NARRATIVES: 1. Ukrainian authorities are displaying their Russophobia even when it comes to literature. 2. Ukraine is intolerant of other cultures. 3. Ukraine is restricting freedom of speech.
BACKGROUND: Reports on social media have revealed Ukraine has banned the import of certain books from Russia, particularly “The Master and Margarita” by the well-known Russian novelist Mikhail Bulgakov. The book is known as a classic piece of world literature and is very popular even today across post-Soviet space, including Ukraine. Bulgakov actually lived in Kiev part of his life. Russia launched a far-reaching disinformation campaign during the Euromaidan street protests, which built up after the conflict broke out with Ukraine, when Russia also invaded and annexed the Crimean peninsula and offered political and military support to separatists in the Donbass region. These narratives sought to demonize the Ukrainian camp by associating it with fascist, ultra-nationalist and xenophobic attitudes. The occupation and annexation of Crimea were depicted as an act of liberation and return to the motherland. The insurrection in Donbass was also presented to the public as a self-defense campaign carried out by the Russian-speaking population in response to Ukrainian aggression and persecution. In this broader context, various online publications in Russia and a number of pro-Russian ones in Ukraine have been focusing on an information according to which “The Master and Margarita” was banned because Russian literature allegedly fosters positive associations with the Russian Federation. The focus on banning the book is an indirect reference to fascism, as the Nazis were well-known for banning literary works and burning books.
WHY THE NARRATIVES ARE FALSE: The Committee’s decision doesn’t refer to the novel itself, but to the edition published by Azbuka-Atticus, the preface of which promotes people who have been denied access on Ukrainian territory because they overtly supported Russia’s aggressions against Ukraine.

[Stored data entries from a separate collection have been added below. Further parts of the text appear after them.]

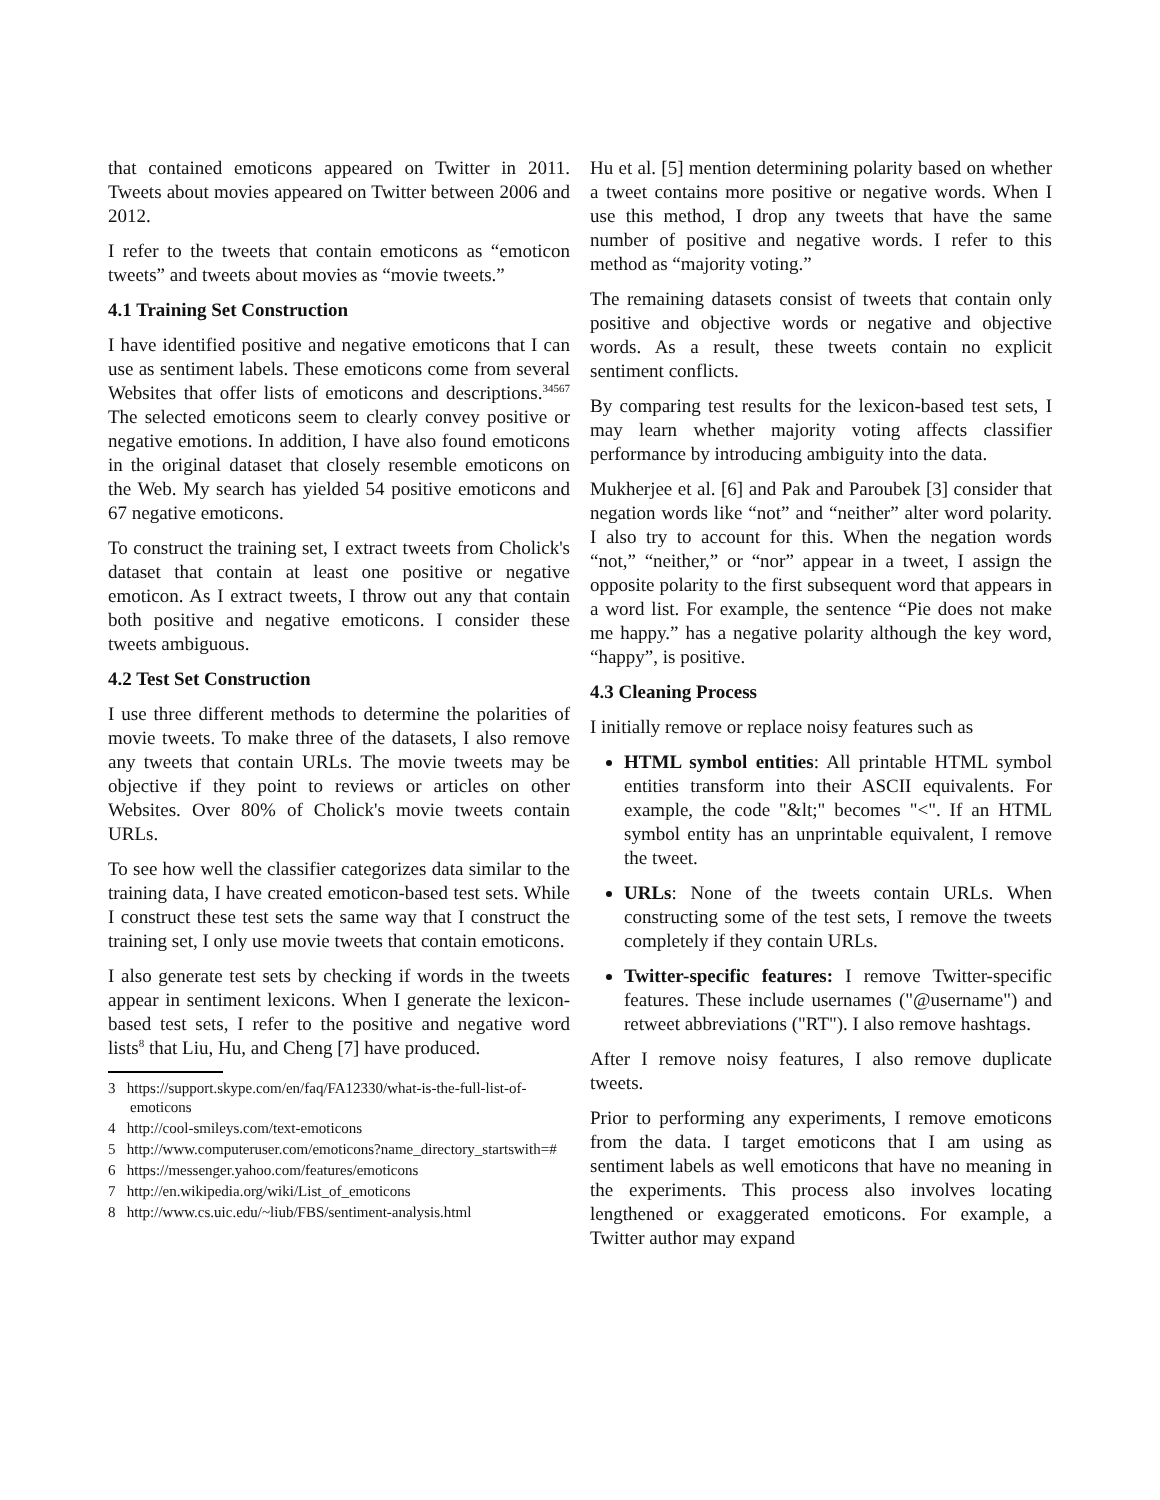that contained emoticons appeared on Twitter in 2011. Tweets about movies appeared on Twitter between 2006 and 2012.
I refer to the tweets that contain emoticons as “emoticon tweets” and tweets about movies as “movie tweets.”
4.1 Training Set Construction
I have identified positive and negative emoticons that I can use as sentiment labels. These emoticons come from several Websites that offer lists of emoticons and descriptions.<sup>34567</sup> The selected emoticons seem to clearly convey positive or negative emotions. In addition, I have also found emoticons in the original dataset that closely resemble emoticons on the Web. My search has yielded 54 positive emoticons and 67 negative emoticons.
To construct the training set, I extract tweets from Cholick's dataset that contain at least one positive or negative emoticon. As I extract tweets, I throw out any that contain both positive and negative emoticons. I consider these tweets ambiguous.
4.2 Test Set Construction
I use three different methods to determine the polarities of movie tweets. To make three of the datasets, I also remove any tweets that contain URLs. The movie tweets may be objective if they point to reviews or articles on other Websites. Over 80% of Cholick's movie tweets contain URLs.
To see how well the classifier categorizes data similar to the training data, I have created emoticon-based test sets. While I construct these test sets the same way that I construct the training set, I only use movie tweets that contain emoticons.
I also generate test sets by checking if words in the tweets appear in sentiment lexicons. When I generate the lexicon-based test sets, I refer to the positive and negative word lists<sup>8</sup> that Liu, Hu, and Cheng [7] have produced.
3 https://support.skype.com/en/faq/FA12330/what-is-the-full-list-of-emoticons
4 http://cool-smileys.com/text-emoticons
5 http://www.computeruser.com/emoticons?name_directory_startswith=#
6 https://messenger.yahoo.com/features/emoticons
7 http://en.wikipedia.org/wiki/List_of_emoticons
8 http://www.cs.uic.edu/~liub/FBS/sentiment-analysis.html
Hu et al. [5] mention determining polarity based on whether a tweet contains more positive or negative words. When I use this method, I drop any tweets that have the same number of positive and negative words. I refer to this method as “majority voting.”
The remaining datasets consist of tweets that contain only positive and objective words or negative and objective words. As a result, these tweets contain no explicit sentiment conflicts.
By comparing test results for the lexicon-based test sets, I may learn whether majority voting affects classifier performance by introducing ambiguity into the data.
Mukherjee et al. [6] and Pak and Paroubek [3] consider that negation words like “not” and “neither” alter word polarity. I also try to account for this. When the negation words “not,” “neither,” or “nor” appear in a tweet, I assign the opposite polarity to the first subsequent word that appears in a word list. For example, the sentence “Pie does not make me happy.” has a negative polarity although the key word, “happy”, is positive.
4.3 Cleaning Process
I initially remove or replace noisy features such as
HTML symbol entities: All printable HTML symbol entities transform into their ASCII equivalents. For example, the code "&lt;" becomes "<". If an HTML symbol entity has an unprintable equivalent, I remove the tweet.
URLs: None of the tweets contain URLs. When constructing some of the test sets, I remove the tweets completely if they contain URLs.
Twitter-specific features: I remove Twitter-specific features. These include usernames ("@username") and retweet abbreviations ("RT"). I also remove hashtags.
After I remove noisy features, I also remove duplicate tweets.
Prior to performing any experiments, I remove emoticons from the data. I target emoticons that I am using as sentiment labels as well emoticons that have no meaning in the experiments. This process also involves locating lengthened or exaggerated emoticons. For example, a Twitter author may expand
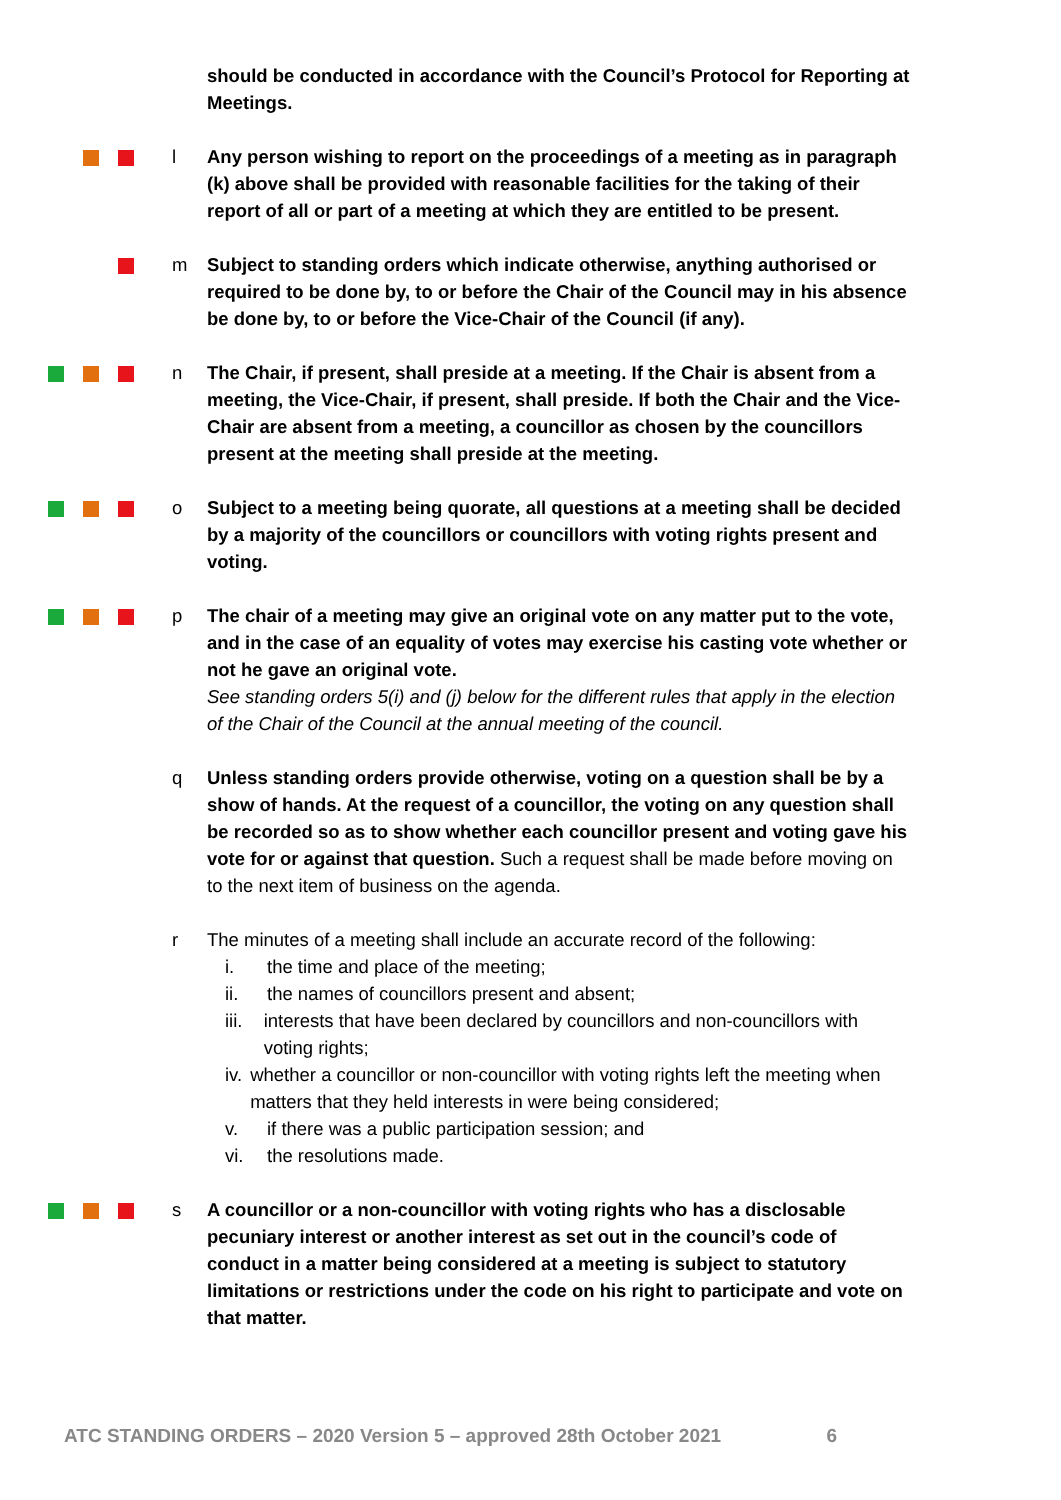should be conducted in accordance with the Council’s Protocol for Reporting at Meetings.
l Any person wishing to report on the proceedings of a meeting as in paragraph (k) above shall be provided with reasonable facilities for the taking of their report of all or part of a meeting at which they are entitled to be present.
m Subject to standing orders which indicate otherwise, anything authorised or required to be done by, to or before the Chair of the Council may in his absence be done by, to or before the Vice-Chair of the Council (if any).
n The Chair, if present, shall preside at a meeting. If the Chair is absent from a meeting, the Vice-Chair, if present, shall preside. If both the Chair and the Vice-Chair are absent from a meeting, a councillor as chosen by the councillors present at the meeting shall preside at the meeting.
o Subject to a meeting being quorate, all questions at a meeting shall be decided by a majority of the councillors or councillors with voting rights present and voting.
p The chair of a meeting may give an original vote on any matter put to the vote, and in the case of an equality of votes may exercise his casting vote whether or not he gave an original vote.
See standing orders 5(i) and (j) below for the different rules that apply in the election of the Chair of the Council at the annual meeting of the council.
q Unless standing orders provide otherwise, voting on a question shall be by a show of hands. At the request of a councillor, the voting on any question shall be recorded so as to show whether each councillor present and voting gave his vote for or against that question. Such a request shall be made before moving on to the next item of business on the agenda.
r The minutes of a meeting shall include an accurate record of the following:
i. the time and place of the meeting;
ii. the names of councillors present and absent;
iii. interests that have been declared by councillors and non-councillors with voting rights;
iv. whether a councillor or non-councillor with voting rights left the meeting when matters that they held interests in were being considered;
v. if there was a public participation session; and
vi. the resolutions made.
s A councillor or a non-councillor with voting rights who has a disclosable pecuniary interest or another interest as set out in the council’s code of conduct in a matter being considered at a meeting is subject to statutory limitations or restrictions under the code on his right to participate and vote on that matter.
ATC STANDING ORDERS – 2020 Version 5 – approved 28th October 2021 6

Other editions of the novel are still available in bookstores across Ukraine and can be ordered online.
PURPOSE: To discredit Ukraine by describing the authorities in this country as Russophobic. This implicitly justifies the insurrection in Donbass and legitimizes Russia’s response to an alleged act of aggression.
GRAIN OF TRUTH: The edition of “The Master and Margarita” published by “Azbuka-Atticus” is banned in Ukraine.